I was here when Mr. Manley came and testified before the committee. Personally, I'm trying to get a more comprehensive perspective. That's why I'm telling you that, when we look at the whole, we see that it is opaque.

Some might say that they're very pleased because they're saving $25 million, of course, but, on the whole, it may not be that true.

I would even say that, in Quebec, I'm not sure the education community is that pleased about the technical protection measures, for example. I've heard a lot of people from that sector in Quebec, in the universities, among other places, say that this is a problem. People are being told that they have access to works, that they qualify for exemptions, but that, if there is a technical protection measure, they will no longer to be able to enjoy that work.

When you dig a little below the surface, you realize that there definitely isn't any consensus. The consensus is based on details. In my view, the people applauding are only there for very specific interests. I'm trying to offer you an overview that addresses the effects that this act could have.

12:50 p.m.

Conservative

Peter Braid Conservative Kitchener—Waterloo, ON

Thank you.

In your opening comments you spoke about some of the realities of the Internet as well. One of the things that Bill C-32 does finally is allow Canada to implement the provisions of the WIPO treaties. Do you agree with that?

12:50 p.m.

Records shown:
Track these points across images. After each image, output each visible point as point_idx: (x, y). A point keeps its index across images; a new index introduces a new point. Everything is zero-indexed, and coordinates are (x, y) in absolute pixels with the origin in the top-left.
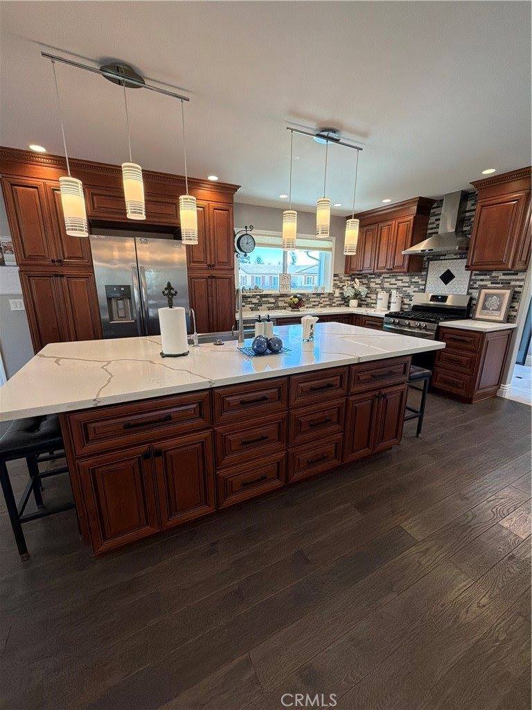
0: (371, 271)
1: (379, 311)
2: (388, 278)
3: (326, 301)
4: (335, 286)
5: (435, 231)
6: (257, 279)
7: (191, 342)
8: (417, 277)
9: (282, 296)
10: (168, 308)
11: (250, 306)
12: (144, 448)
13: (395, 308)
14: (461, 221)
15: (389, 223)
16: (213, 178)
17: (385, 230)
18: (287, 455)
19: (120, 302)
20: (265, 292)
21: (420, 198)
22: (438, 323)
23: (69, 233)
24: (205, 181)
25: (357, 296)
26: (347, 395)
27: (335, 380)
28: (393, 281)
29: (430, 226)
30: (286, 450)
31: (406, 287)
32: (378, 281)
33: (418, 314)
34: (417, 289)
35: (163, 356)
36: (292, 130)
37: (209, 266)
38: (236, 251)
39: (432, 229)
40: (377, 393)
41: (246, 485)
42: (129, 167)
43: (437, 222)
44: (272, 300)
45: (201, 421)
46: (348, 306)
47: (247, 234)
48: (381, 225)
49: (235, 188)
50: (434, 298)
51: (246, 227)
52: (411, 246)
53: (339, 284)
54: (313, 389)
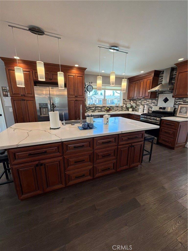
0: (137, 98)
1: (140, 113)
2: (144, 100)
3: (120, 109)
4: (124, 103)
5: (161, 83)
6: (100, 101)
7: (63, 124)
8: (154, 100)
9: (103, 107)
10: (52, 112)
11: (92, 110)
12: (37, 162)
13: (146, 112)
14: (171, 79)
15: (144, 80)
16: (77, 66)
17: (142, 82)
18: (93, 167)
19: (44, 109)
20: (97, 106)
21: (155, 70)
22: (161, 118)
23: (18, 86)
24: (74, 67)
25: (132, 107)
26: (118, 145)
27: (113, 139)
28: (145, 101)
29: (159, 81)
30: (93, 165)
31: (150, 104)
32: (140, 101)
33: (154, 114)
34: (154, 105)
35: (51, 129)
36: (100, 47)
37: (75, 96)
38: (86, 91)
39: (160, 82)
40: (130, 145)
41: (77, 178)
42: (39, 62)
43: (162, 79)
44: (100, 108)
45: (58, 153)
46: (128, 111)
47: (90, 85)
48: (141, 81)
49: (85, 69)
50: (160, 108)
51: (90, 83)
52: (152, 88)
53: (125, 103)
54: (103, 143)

Tasks for this exercise:
1 > In the transcript, which treaties' provisions does Bill C-32 allow Canada to implement?
2 > Retype the transcript from "Some might say" up to and including "enjoy that work.".
Answer using only the transcript.

Per-task outputs:
1 > The WIPO treaties.

2 >
Some might say that they're very pleased because they're saving $25 million, of course, but, on the whole, it may not be that true.

I would even say that, in Quebec, I'm not sure the education community is that pleased about the technical protection measures, for example. I've heard a lot of people from that sector in Quebec, in the universities, among other places, say that this is a problem. People are being told that they have access to works, that they qualify for exemptions, but that, if there is a technical protection measure, they will no longer to be able to enjoy that work.